Let ${(X_t)}_{t \in \mathbb{Z}}$ be strictly stationary. I want to show that for all $t_1, \ldots, t_n \in \mathbb{Z}, k \in \mathbb{Z}$ it holds $$ X_{t_1}+\ldots+X_{t_n} \overset{d}{=} X_{t_1+k}+\ldots+X_{t_n+k} $$
My reasoning:
Strict stationary means that the finite dimensional distributions are shift-invariant, i.e. for all $t_1, \ldots, t_n \in \mathbb{Z}, k \in \mathbb{Z}$ it holds
$$ (X_{t_1}, \ldots,X_{t_n}) \overset{d}{=} (X_{t_1+k}, \ldots X_{t_n+k}). $$
If the distribution of the vector $(X_{t_1}, \ldots,X_{t_n})$ is shift-invariant, then, it seems to me, so should be the distribution of $X_{t_1}+\ldots+X_{t_n}$.
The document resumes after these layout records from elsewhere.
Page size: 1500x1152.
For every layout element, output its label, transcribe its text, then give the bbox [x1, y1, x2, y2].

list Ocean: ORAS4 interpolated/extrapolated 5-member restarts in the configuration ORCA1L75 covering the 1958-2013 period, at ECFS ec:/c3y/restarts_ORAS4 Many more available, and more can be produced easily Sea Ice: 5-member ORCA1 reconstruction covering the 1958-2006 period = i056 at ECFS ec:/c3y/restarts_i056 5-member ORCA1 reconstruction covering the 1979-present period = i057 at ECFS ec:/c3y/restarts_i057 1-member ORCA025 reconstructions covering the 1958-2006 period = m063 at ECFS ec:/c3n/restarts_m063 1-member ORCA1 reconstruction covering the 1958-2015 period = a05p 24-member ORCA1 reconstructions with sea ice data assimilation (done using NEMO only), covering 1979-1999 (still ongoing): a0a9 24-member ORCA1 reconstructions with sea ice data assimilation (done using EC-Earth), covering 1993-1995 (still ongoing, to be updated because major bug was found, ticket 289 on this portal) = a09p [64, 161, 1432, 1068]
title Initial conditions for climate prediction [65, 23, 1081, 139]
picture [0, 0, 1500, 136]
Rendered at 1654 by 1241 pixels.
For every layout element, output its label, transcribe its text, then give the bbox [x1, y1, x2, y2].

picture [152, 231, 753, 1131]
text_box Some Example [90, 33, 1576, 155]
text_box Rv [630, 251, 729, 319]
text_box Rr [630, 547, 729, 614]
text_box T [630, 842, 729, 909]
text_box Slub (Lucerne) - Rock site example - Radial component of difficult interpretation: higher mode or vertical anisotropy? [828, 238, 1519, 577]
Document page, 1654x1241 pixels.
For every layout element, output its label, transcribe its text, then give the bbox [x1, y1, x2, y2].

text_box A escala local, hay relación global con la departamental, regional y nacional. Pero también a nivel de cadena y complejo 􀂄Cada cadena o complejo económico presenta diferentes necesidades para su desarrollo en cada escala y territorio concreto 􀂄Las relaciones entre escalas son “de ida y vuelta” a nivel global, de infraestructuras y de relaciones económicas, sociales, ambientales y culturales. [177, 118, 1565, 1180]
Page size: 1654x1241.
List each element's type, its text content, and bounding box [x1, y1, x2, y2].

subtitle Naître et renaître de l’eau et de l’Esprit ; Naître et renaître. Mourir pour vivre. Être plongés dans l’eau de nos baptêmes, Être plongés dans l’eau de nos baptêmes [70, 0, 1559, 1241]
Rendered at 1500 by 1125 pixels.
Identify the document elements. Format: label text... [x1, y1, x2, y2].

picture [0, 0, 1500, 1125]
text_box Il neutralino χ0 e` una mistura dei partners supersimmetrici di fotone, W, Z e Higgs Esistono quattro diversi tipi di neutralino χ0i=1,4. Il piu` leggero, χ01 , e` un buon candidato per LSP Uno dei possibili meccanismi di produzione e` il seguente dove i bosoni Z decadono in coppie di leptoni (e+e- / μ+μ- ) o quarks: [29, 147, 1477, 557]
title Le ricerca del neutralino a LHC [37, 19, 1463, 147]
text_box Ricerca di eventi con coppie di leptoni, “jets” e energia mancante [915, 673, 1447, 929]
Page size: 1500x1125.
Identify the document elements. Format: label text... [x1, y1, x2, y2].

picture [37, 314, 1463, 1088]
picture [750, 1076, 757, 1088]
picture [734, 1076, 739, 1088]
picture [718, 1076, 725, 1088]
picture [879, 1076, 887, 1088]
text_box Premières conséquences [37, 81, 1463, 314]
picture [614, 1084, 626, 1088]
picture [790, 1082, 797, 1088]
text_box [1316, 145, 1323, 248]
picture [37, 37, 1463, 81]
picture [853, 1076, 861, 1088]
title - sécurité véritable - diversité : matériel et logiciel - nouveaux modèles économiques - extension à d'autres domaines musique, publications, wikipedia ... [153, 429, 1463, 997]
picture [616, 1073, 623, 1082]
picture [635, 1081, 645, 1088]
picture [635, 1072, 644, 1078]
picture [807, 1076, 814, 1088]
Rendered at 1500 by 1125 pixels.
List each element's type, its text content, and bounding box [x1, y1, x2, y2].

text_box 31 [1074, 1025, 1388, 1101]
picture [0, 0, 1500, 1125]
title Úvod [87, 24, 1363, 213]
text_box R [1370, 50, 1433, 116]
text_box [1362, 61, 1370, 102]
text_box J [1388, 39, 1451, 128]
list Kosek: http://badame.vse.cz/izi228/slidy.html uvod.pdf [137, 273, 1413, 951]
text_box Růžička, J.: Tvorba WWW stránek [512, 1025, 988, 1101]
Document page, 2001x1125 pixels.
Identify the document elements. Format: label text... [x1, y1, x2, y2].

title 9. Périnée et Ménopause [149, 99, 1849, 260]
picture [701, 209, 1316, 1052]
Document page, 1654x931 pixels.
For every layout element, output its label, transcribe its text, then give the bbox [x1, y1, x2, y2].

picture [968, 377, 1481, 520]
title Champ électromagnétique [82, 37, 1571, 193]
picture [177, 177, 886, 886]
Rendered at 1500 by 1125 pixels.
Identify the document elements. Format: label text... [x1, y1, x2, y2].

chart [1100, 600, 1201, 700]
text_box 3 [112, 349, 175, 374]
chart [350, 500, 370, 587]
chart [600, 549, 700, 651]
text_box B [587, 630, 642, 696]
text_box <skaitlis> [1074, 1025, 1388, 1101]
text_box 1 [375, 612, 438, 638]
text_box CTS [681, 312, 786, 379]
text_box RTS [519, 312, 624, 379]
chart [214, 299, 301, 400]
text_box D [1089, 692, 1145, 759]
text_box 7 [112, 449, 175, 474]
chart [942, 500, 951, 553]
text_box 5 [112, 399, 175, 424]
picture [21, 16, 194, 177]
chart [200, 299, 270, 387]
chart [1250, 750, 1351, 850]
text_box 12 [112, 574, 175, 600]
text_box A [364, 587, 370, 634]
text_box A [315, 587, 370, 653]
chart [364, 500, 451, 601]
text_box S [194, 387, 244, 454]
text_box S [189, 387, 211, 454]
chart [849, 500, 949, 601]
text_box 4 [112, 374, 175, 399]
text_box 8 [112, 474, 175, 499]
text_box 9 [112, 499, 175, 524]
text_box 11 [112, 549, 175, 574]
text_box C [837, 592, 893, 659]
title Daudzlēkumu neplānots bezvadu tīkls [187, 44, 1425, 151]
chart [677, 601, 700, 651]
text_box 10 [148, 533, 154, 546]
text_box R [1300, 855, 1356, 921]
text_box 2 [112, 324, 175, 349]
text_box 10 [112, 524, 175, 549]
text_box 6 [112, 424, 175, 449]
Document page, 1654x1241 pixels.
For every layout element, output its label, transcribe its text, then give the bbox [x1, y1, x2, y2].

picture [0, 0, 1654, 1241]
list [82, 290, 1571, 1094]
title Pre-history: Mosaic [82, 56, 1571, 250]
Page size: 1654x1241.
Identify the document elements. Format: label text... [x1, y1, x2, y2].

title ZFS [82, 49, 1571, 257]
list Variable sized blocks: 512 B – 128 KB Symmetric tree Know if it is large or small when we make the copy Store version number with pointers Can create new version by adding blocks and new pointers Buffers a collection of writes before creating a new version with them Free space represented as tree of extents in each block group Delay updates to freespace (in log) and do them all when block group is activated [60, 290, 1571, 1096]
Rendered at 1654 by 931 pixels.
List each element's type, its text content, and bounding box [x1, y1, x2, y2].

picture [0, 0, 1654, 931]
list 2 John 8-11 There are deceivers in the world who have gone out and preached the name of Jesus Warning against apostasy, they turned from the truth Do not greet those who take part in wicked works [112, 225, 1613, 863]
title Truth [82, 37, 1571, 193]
But how can one show it rigorously?
As it is mentioned by Did in the comments, you need to show that if $X\stackrel{d}{=}Y$, then for every function $g$, $g(X)\stackrel{d}{=}g(Y)$. I am tempted to give an information theoretic proof of this using data processing inequality for any kind of $f-$divergence, which includes KL-divergence. Data processing inequality writes as: $$ D(P_X||P_Y)\geq D(P_{g(X)}||P_{g(Y)}). $$ Note that KL-divergence is positive. Moreover $X\stackrel{d}{=}Y$ if and only if $D(P_X||P_Y)=0$. Hence: $$ D(P_{g(X)}||P_{g(Y)})=0\implies g(X)\stackrel{d}{=}g(Y). $$